Humans don't learn by locking themselves in a room at birth with a set of encyclopedias, or a print-out of the internet. We learn by interaction with the world - perceive/generalize/theorize/experiment, learn from feedback, etc.

It's impressive how well these LLM's perform given what is really a very tough task - build an accurate world model given only "predict next word" feedback, but hardly surprising that they need massive amounts of data to compensate for the task being so tough.


harharveryfunny t1_jaj8bk2 wrote

Could you put any numbers to that ?

What are the FLOPS per token inference for a given prompt length (for a given model)?
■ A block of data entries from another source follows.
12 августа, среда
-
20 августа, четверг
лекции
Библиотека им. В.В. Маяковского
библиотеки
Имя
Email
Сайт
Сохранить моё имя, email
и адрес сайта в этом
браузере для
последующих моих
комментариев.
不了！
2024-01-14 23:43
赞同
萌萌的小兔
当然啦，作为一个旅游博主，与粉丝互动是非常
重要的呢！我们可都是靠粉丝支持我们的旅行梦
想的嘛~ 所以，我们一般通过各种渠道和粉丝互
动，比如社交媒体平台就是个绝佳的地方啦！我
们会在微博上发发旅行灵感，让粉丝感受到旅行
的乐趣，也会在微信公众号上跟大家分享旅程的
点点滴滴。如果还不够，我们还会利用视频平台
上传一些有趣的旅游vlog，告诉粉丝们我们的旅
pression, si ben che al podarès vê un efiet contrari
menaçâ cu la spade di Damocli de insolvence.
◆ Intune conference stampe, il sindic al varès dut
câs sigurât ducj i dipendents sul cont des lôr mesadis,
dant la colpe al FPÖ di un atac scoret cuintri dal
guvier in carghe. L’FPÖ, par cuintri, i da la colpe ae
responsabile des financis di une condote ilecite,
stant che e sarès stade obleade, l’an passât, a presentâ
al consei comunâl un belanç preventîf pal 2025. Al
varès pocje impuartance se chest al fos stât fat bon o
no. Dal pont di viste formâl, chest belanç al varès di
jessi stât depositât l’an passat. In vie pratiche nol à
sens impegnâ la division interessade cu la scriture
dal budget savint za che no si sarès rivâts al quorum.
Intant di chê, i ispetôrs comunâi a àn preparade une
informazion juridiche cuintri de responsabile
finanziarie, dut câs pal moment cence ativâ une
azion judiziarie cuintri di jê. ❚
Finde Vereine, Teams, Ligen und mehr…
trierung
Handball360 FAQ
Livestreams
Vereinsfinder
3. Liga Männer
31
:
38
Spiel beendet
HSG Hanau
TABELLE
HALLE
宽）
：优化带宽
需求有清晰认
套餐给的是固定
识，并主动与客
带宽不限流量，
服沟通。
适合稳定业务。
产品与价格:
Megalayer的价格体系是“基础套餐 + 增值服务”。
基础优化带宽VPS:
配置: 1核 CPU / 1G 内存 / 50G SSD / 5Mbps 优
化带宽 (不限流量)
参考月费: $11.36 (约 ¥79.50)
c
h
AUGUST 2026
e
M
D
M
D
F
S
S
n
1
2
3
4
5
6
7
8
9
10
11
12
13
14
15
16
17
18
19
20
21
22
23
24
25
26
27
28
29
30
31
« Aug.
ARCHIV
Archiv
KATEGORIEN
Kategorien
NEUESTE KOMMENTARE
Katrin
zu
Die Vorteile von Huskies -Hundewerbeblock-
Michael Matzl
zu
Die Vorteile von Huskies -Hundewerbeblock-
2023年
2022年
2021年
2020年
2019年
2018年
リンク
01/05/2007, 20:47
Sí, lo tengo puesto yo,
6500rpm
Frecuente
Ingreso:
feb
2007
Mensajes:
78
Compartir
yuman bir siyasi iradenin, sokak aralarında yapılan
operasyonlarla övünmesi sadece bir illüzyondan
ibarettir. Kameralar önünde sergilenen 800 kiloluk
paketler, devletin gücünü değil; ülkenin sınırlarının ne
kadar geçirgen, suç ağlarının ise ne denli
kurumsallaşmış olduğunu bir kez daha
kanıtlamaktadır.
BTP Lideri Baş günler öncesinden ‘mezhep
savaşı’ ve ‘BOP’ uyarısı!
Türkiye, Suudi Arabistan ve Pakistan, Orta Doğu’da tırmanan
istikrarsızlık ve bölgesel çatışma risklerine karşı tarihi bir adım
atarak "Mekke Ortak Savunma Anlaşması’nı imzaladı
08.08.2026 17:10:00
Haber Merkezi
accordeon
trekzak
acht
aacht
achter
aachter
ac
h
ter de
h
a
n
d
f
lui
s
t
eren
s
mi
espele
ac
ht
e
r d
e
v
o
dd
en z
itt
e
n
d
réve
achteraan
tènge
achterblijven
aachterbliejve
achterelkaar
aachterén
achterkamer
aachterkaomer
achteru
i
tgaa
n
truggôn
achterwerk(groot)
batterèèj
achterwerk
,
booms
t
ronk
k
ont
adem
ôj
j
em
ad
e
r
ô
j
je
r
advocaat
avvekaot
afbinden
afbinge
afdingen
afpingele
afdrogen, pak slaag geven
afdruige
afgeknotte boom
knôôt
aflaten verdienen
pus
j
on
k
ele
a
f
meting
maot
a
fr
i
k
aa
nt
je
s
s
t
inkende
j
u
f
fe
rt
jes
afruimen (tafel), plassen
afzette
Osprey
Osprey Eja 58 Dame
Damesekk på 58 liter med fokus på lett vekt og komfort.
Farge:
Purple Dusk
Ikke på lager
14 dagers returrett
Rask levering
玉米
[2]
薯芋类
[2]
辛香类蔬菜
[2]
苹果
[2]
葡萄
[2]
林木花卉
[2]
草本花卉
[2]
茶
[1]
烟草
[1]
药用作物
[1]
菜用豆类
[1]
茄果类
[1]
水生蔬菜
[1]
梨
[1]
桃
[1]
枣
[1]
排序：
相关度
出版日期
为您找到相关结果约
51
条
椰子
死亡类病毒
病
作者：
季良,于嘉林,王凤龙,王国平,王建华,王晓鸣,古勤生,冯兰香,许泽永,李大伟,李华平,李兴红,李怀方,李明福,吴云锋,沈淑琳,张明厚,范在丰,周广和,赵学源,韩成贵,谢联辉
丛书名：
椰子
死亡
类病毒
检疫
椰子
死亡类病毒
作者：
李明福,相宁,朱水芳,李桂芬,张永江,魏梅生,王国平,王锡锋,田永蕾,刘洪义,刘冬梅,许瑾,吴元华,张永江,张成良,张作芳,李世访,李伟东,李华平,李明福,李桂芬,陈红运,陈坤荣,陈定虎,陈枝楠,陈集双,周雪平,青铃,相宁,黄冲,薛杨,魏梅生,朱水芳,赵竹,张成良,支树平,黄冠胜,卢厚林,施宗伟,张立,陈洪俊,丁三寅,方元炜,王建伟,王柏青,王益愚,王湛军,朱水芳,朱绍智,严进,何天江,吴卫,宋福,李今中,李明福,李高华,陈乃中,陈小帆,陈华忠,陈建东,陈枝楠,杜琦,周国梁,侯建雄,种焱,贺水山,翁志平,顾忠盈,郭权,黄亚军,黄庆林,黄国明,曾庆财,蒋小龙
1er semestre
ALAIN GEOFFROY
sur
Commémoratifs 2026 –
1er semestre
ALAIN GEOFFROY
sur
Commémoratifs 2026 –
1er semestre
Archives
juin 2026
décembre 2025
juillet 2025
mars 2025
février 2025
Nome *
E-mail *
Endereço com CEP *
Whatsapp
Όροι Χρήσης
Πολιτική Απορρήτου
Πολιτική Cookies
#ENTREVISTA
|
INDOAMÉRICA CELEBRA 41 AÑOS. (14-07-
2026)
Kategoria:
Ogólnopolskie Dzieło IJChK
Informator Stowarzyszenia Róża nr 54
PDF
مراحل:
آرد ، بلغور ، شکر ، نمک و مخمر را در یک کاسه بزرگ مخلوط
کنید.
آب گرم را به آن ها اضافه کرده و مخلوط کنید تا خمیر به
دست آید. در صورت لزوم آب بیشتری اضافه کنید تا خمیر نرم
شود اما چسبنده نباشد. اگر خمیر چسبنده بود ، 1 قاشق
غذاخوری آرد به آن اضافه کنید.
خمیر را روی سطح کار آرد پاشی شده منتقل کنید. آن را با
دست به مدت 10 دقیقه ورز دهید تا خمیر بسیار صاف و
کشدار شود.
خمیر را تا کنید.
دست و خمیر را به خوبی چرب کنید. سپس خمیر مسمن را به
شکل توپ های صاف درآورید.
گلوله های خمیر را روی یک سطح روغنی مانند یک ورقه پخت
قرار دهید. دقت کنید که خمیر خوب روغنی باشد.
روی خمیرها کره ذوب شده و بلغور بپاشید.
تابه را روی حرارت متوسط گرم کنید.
What do those FLOPS translate to in terms of run time on Azure's GPUs (V100's ?)

What is the GPU power consumption and data center electricity costs ?

Even with these numbers can we really relate this to their $/token pricing scheme ? The pricing page mentions this 90% cost reduction being for the "gpt-3.5-turbo" model vs the earlier davinci-text-3.5 (?) one - do we even know the architectural details to get the FLOPs ?


harharveryfunny t1_jairuhd wrote

It says they've cut their costs by 90%, and are passing that saving onto the user. I'd have to guess that they are making money on this, not just treating it as a loss-leader for other more expensive models.

The way the API works is that you have to send the entire conversation each time, and the tokens you will be billed for include both those you send and the API's response (which you are likely to append to the conversation and send back to them, getting billed again and again as the conversation progresses). By the time you've hit the 4K token limit of this API, there will have been a bunch of back and forth - you'll have paid a lot more than 4K * 0.2c/1K for the conversation. It's easy to imagine chat-based API's becoming very widespread and the billable volume becoming huge. OpenAI are using Microsoft Azure compute, who may see a large spike in usage/profits out of this.

It'll be interesting to see how this pricing, and that of competitors evolves. Interesting to see also some of OpenAI's annual price plans outlined elsewhere such as $800K/yr for their 8K token limit "DV" model (DaVinci 4.0?), and $1.5M/yr for the 32K token limit "DV" model.


harharveryfunny t1_j9aydo9 wrote

Here's the key, thanks to CHatGPT:

Data preparation: First, the training data is preprocessed to convert the 2D images and camera poses into a set of 3D points and corresponding colors. Each 2D image is projected onto a 3D point cloud using the corresponding camera pose, resulting in a set of 3D points with associated colors.


harharveryfunny t1_j88kg27 wrote

>some of the things that make ML code inscrutable are that (a) every tensor has a shape that you have to guess, and keep track of as it goes through the various layers

That's not inherent to ML though - that's a library design choice to have tensor shape be defined at runtime vs compile time. A while back I wrote my own framework in C++ and chose to go with compile-time shapes, which as well as preventing shape errors is more in keeping with C++'s typing. For a dynamically typed language like Python maybe runtime-defined types/shapes seems a more natural choice, but still a choice nonetheless.


harharveryfunny t1_j7lu67f wrote

What underlying are you talking about? Are you even familiar with the "Attention" paper and it's relevance here? Maybe you think OpenAI use Google's Tensorflow? They don't.

GANs were invented by Ian Goodfellow while he was a student at. U.Montreal, before he ever joined Google.

No - TPUs are not key to deploying at scale unless you are targeting Google cloud. Google is a distant 3rd in cloud marketshare behind Microsoft and Amazon. OpenAI of course deploy on Microsoft Azure, not Google.